I think that's doubly impressive because - to be frank - Facebook's ad targeting has been lamentable, both on desktop and mobile. My wife is still getting ads for mid-market CRM system Salesforce.com on her news feed (she's a PhD student!) on the dubious assumption that a friend of hers once "Liked" Salesforce and so she must like it. If they can up their game on how to target users (which should be the easy bit for them...) there is clearly more upside here.


The (mobile) Gospel According to Zuck


What was most interesting was Zuckerberg articulating the clearest case for mobile that I've heard him make. He made the following arguments

  1. Mobile reaches more people than on desktop.
  2. Mobile users check their devices more often than desktop ones.
  3. Mobile ads are higher quality and more interactive than desktop (or traditional TV ads).
  4. Mobile ads can be more integrated into the device than on the destkop.

This is the first time I've heard him make this case - and a contrast to the somewhat rabbit-in-headlights approach adopted on their maiden conference call. It is a powerful case, but not an overwhelming one. I would make the following points:

Mobile reaches more users: Yes mobile reaches more users than on the desktop, but bear in mind a lot of the incremental news mobile-only users are likely to be those in poorer countries who don't have a computer/internet connection at home. So new mobile users are lower yield.

Mobile users check their devices more often: This is a definite positive. Also mobile ads can only come in the news feed (due to limited screen real estate) which makes them more memorable. My wife's Salesforce.com spam is a good example - I may not like it but I certainly remember it.

Mobile ads are higher quality and more interactive: In theory this is true. In practice though Apple's iAds fiasco has shown more interactive is not necessarily better. Mobile ads are different, but whether they are better is yet to be proven.

Mobile ads can be more integrated into the device: This is the biggest issue because it runs into the issue of Platform Risk. In theory Facebook (and its ads) can be much more integrated into the device than on mobile. Zuckerberg game the example of Mobile-App-Install Ads which push the user towards an app (from the advertiser) on the Android or iOS app store. In practice though there is one big problem with this.

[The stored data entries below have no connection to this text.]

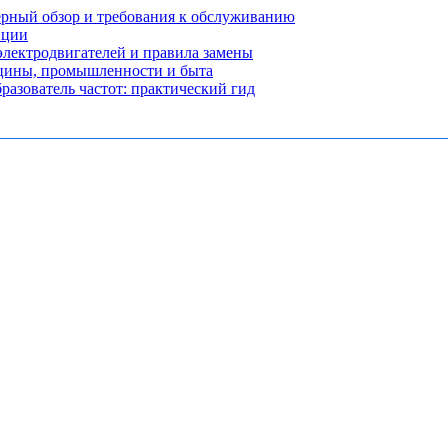
рный обзор и требования к обслуживанию
нции
лектродвигателей и правила замены
ицины, промышленности и быта
разователь частот: практический гид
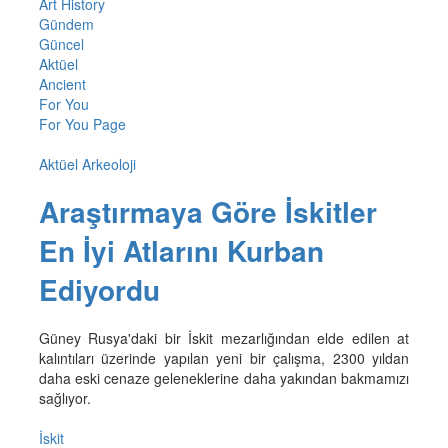
Art History
Gündem
Güncel
Aktüel
Ancient
For You
For You Page
Aktüel Arkeoloji
Araştırmaya Göre İskitler
En İyi Atlarını Kurban
Ediyordu
Güney Rusya'daki bir İskit mezarlığından elde edilen at
kalıntıları üzerinde yapılan yeni bir çalışma, 2300 yıldan
daha eski cenaze geleneklerine daha yakından bakmamızı
sağlıyor.
İskit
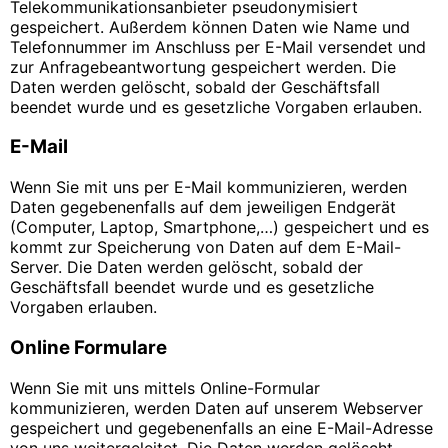
Telekommunikationsanbieter pseudonymisiert
gespeichert. Außerdem können Daten wie Name und
Telefonnummer im Anschluss per E-Mail versendet und
zur Anfragebeantwortung gespeichert werden. Die
Daten werden gelöscht, sobald der Geschäftsfall
beendet wurde und es gesetzliche Vorgaben erlauben.
E-Mail
Wenn Sie mit uns per E-Mail kommunizieren, werden
Daten gegebenenfalls auf dem jeweiligen Endgerät
(Computer, Laptop, Smartphone,…) gespeichert und es
kommt zur Speicherung von Daten auf dem E-Mail-
Server. Die Daten werden gelöscht, sobald der
Geschäftsfall beendet wurde und es gesetzliche
Vorgaben erlauben.
Online Formulare
Wenn Sie mit uns mittels Online-Formular
kommunizieren, werden Daten auf unserem Webserver
gespeichert und gegebenenfalls an eine E-Mail-Adresse
von uns weitergeleitet. Die Daten werden gelöscht,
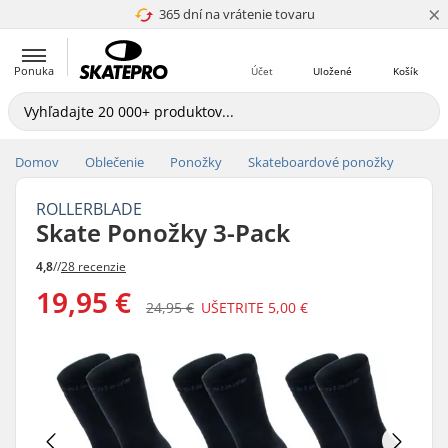
×
365 dní na vrátenie tovaru
4.8 z 5
Ponuka
Účet
Uložené
Košík
Domov
Oblečenie
Ponožky
Skateboardové ponožky
ROLLERBLADE
Skate Ponožky 3-Pack
4,8
//
28 recenzie
19,95 €
24,95 €
UŠETRITE
5,00 €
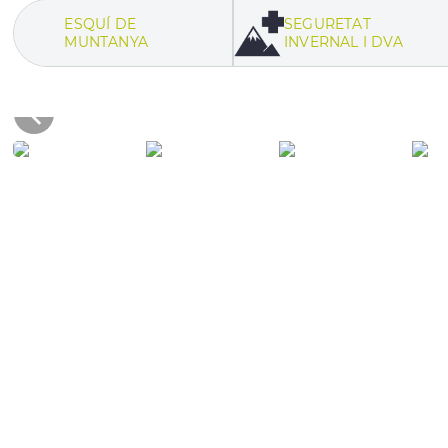
ESQUÍ DE
SEGURETAT
MUNTANYA
INVERNAL I DVA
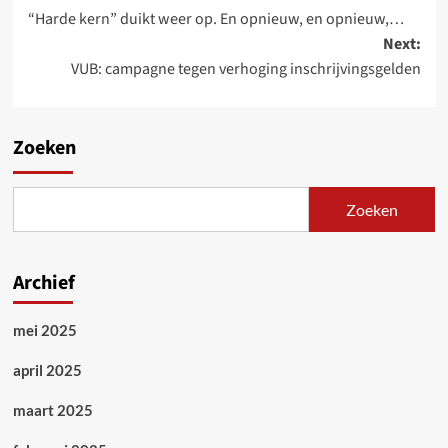
“Harde kern” duikt weer op. En opnieuw, en opnieuw,…
navigation
Next:
VUB: campagne tegen verhoging inschrijvingsgelden
Zoeken
Zoeken
Archief
mei 2025
april 2025
maart 2025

The coming battle over platform risk


The problem is that Facebook does not control the platform. Facebook's mobile apps sit on top of iOS/Android/Amazon &tc. This means it can only be integrated into the device as much as the ultimate platform owner feels like allowing them to be.

This is exacerbated by the fact that at least one of the platform owners - Google - is Facebook's biggest competitor in advertising. It is highly unlikely that Google will allow Facebook to make hay with mobile ad integration at its own expense.

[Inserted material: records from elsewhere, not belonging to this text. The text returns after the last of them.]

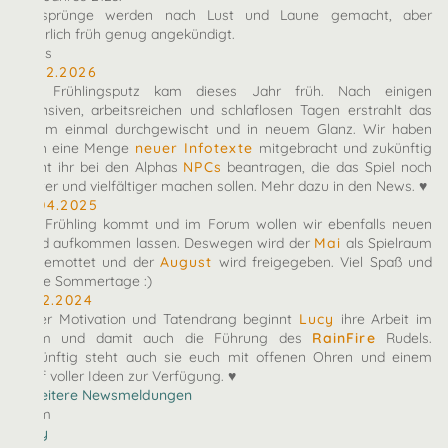
Zeitsprünge werden nach Lust und Laune gemacht, aber
natürlich früh genug angekündigt.
News
10.02.2026
Der Frühlingsputz kam dieses Jahr früh. Nach einigen
intensiven, arbeitsreichen und schlaflosen Tagen erstrahlt das
Forum einmal durchgewischt und in neuem Glanz. Wir haben
euch eine Menge
neuer Infotexte
mitgebracht und zukünftig
könnt ihr bei den Alphas
NPCs
beantragen, die das Spiel noch
bunter und vielfältiger machen sollen. Mehr dazu in den News. ♥
27.04.2025
Der Frühling kommt und im Forum wollen wir ebenfalls neuen
Wind aufkommen lassen. Deswegen wird der
Mai
als Spielraum
eingemottet und der
August
wird freigegeben. Viel Spaß und
heiße Sommertage :)
07.12.2024
Voller Motivation und Tatendrang beginnt
Lucy
ihre Arbeit im
Team und damit auch die Führung des
RainFire
Rudels.
Zukünftig steht auch sie euch mit offenen Ohren und einem
Kopf voller Ideen zur Verfügung. ♥
» Weitere Newsmeldungen
Team
arby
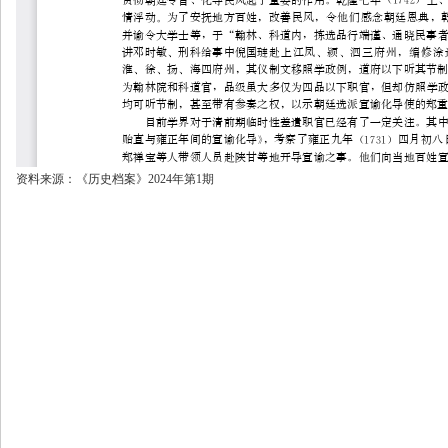
资料来源：《历史档案》2024年第1期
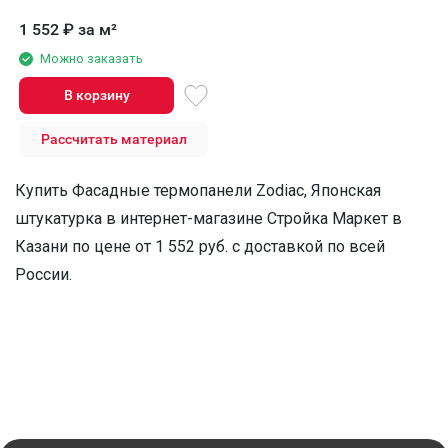
1 552
₽
за м²
Можно заказать
В корзину
Рассчитать материал
Купить Фасадные термопанели Zodiac, Японская
штукатурка в интернет-магазине Стройка Маркет в
Казани по цене от 1 552 руб. с доставкой по всей
России.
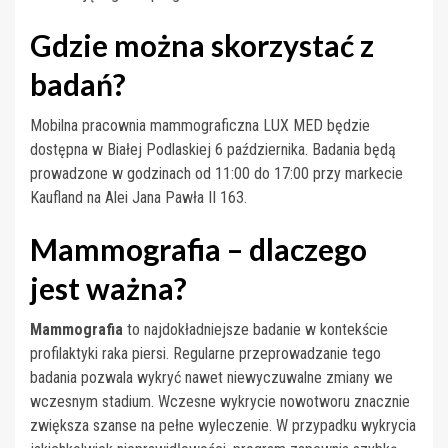
Gdzie można skorzystać z
badań?
Mobilna pracownia mammograficzna LUX MED będzie
dostępna w Białej Podlaskiej 6 października. Badania będą
prowadzone w godzinach od 11:00 do 17:00 przy markecie
Kaufland na Alei Jana Pawła II 163.
Mammografia – dlaczego
jest ważna?
Mammografia
to najdokładniejsze badanie w kontekście
profilaktyki raka piersi. Regularne przeprowadzanie tego
badania pozwala wykryć nawet niewyczuwalne zmiany we
wczesnym stadium. Wczesne wykrycie nowotworu znacznie
zwiększa szanse na pełne wyleczenie. W przypadku wykrycia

Its been interesting actually how much Facebook has been cosying up to Apple (my enemy's enemy is my friend, right?) with more direct FB integration coming into iOS and OSX in recent updates and Facebook re-engineering its iOS app first. Apple's iAds platform (as I've already highlighted) has had limited traction - in contrast of Facebook's Q3 success. But ultimately Apple too will be thinking about its own interests.

In short on mobile, much more than desktop, Facebook has a real challenge related to Platform Risk, a topic I recently wrote about. Much as Zynga was beholden to the Facebook platform (from which it was quite spectacularly thrown under a bus on last night's conference call), so Facebook is ultimately beholden to iOS and Android.

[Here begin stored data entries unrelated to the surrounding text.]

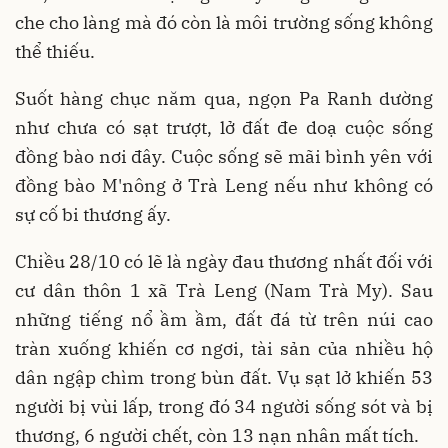
che cho làng mà đó còn là môi trường sống không
thể thiếu.
Suốt hàng chục năm qua, ngọn Pa Ranh dường
như chưa có sạt trượt, lở đất đe doạ cuộc sống
đồng bào nơi đây. Cuộc sống sẽ mãi bình yên với
đồng bào M'nông ở Trà Leng nếu như không có
sự cố bi thương ấy.
Chiều 28/10 có lẽ là ngày đau thương nhất đối với
cư dân thôn 1 xã Trà Leng (Nam Trà My). Sau
những tiếng nổ ầm ầm, đất đá từ trên núi cao
tràn xuống khiến cơ ngơi, tài sản của nhiều hộ
dân ngập chìm trong bùn đất. Vụ sạt lở khiến 53
người bị vùi lấp, trong đó 34 người sống sót và bị
thương, 6 người chết, còn 13 nạn nhân mất tích.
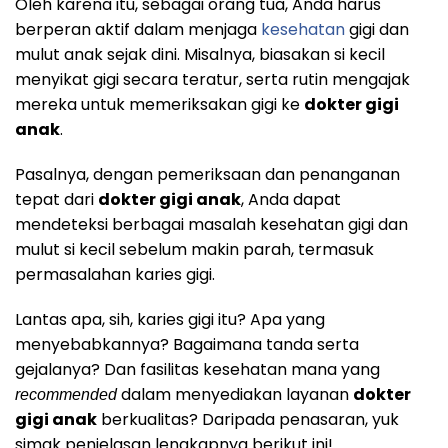
Oleh karena itu, sebagai orang tua, Anda harus
berperan aktif dalam menjaga
kesehatan
gigi dan
mulut anak sejak dini. Misalnya, biasakan si kecil
menyikat gigi secara teratur, serta rutin mengajak
mereka untuk memeriksakan gigi ke
dokter gigi
anak
.
Pasalnya, dengan pemeriksaan dan penanganan
tepat dari
dokter gigi anak
, Anda dapat
mendeteksi berbagai masalah kesehatan gigi dan
mulut si kecil sebelum makin parah, termasuk
permasalahan karies gigi.
Lantas apa, sih, karies gigi itu? Apa yang
menyebabkannya? Bagaimana tanda serta
gejalanya? Dan fasilitas kesehatan mana yang
dalam menyediakan layanan
dokter
recommended
gigi anak
berkualitas? Daripada penasaran, yuk
simak penjelasan lengkapnya berikut ini!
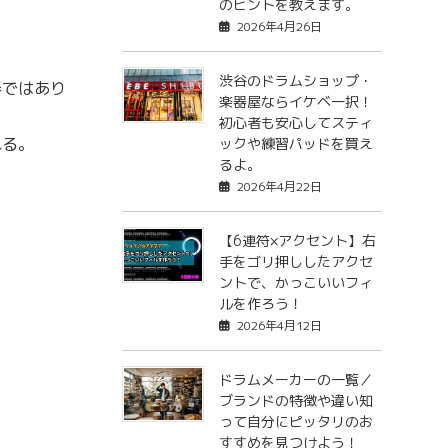
のヒントを教えます。
2026年4月26日
渋谷のドラムショップ・
器ではあり
楽器屋ならイケベ一択！
初心者も安心してスティ
れる。
ックや練習パッドを買え
るよ。
2026年4月22日
【6連符×アクセント】右
手をゴリ押ししたアクセ
ントで、かっこいいフィ
ルを作ろう！
2026年4月12日
ドラムメーカーの一覧／
ブランドの特徴や違い知
って自分にピッタリのお
すすめを見つけよう！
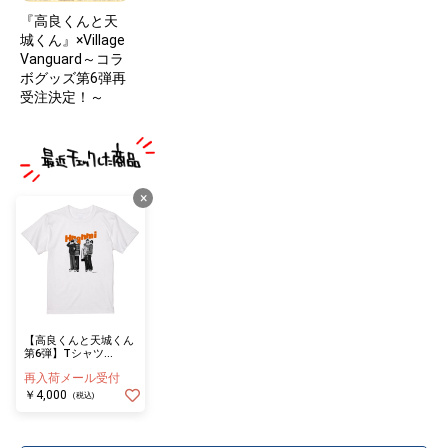
『高良くんと天
城くん』×Village
Vanguard～コラ
ボグッズ第6弾再
受注決定！～
×
【高良くんと天城くん
第6弾】Tシャツ
WH（Mサイズ）
再入荷メール受付
￥4,000
(税込)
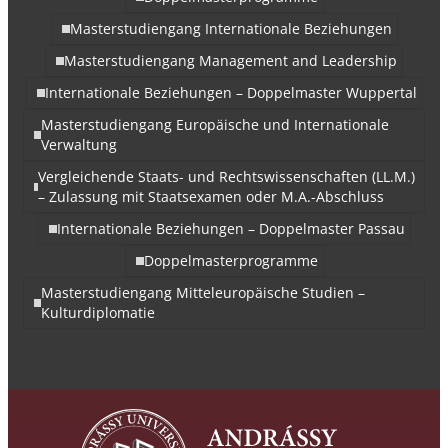
Masterstudiengang Internationale Beziehungen
Masterstudiengang Management and Leadership
Internationale Beziehungen – Doppelmaster Wuppertal
Masterstudiengang Europäische und Internationale
Verwaltung
Vergleichende Staats- und Rechtswissenschaften (LL.M.)
– Zulassung mit Staatsexamen oder M.A.-Abschluss
Internationale Beziehungen – Doppelmaster Passau
Doppelmasterprogramme
Masterstudiengang Mitteleuropäische Studien –
Kulturdiplomatie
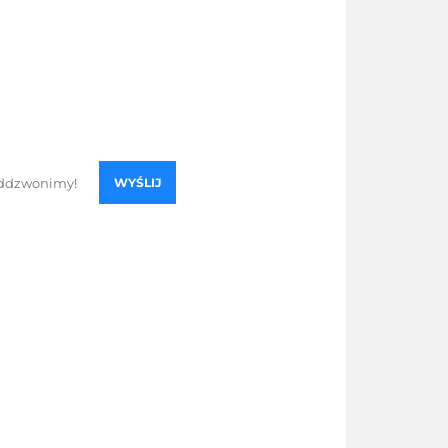
WYŚLIJ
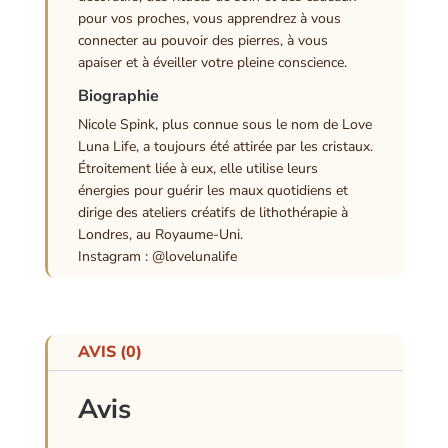
pour vos proches, vous apprendrez à vous
connecter au pouvoir des pierres, à vous
apaiser et à éveiller votre pleine conscience.
Biographie
Nicole Spink, plus connue sous le nom de Love
Luna Life, a toujours été attirée par les cristaux.
Étroitement liée à eux, elle utilise leurs
énergies pour guérir les maux quotidiens et
dirige des ateliers créatifs de lithothérapie à
Londres, au Royaume-Uni.
Instagram : @lovelunalife
AVIS (0)
Avis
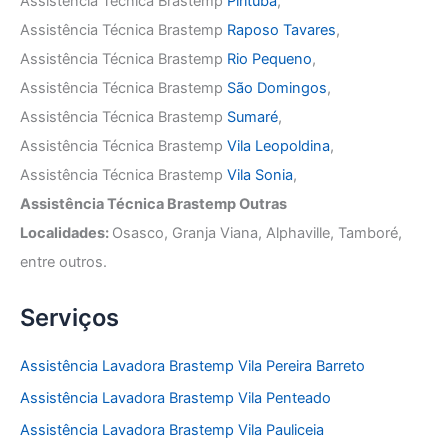
Assistência Técnica Brastemp
Pirituba
,
Assistência Técnica Brastemp
Raposo Tavares
,
Assistência Técnica Brastemp
Rio Pequeno
,
Assistência Técnica Brastemp
São Domingos
,
Assistência Técnica Brastemp
Sumaré
,
Assistência Técnica Brastemp
Vila Leopoldina
,
Assistência Técnica Brastemp
Vila Sonia
,
Assistência Técnica Brastemp Outras
Localidades:
Osasco, Granja Viana, Alphaville, Tamboré,
entre outros.
Serviços
Assistência Lavadora Brastemp Vila Pereira Barreto
Assistência Lavadora Brastemp Vila Penteado
Assistência Lavadora Brastemp Vila Pauliceia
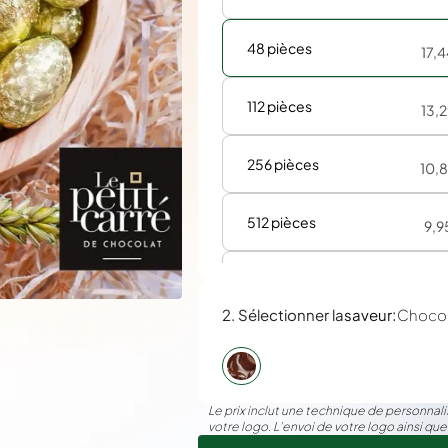
48 pièces
17,
112 pièces
13,
256 pièces
10,
512 pièces
9,9
1008 pièces
8,9
:
2. Sélectionner la
saveur
Chocol
Le prix inclut une technique de personnalis
votre logo. L’envoi de votre logo ainsi que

The best case scenario for them is that this limits the excess returns they can make on the mobile platform. The worst case scenario is that one day Google and/or Apple cut them out of the loop.

Zuckerberg was asked about this issue late on the call and did not give a convincing answer, instead falling back on his script that a) mobile = more users/facetime/monitisation, and b) pointing out that Facebook isn't running apps on its mobile platform its connecting other people's (which isn't going to be much use if one day Apple cut's the phone lines).

To be fair some of these conflicts are still some way in the future. Apple certainly is enjoying something of a love-in with El Zuck. The platform war with Google though is a more immediate threat.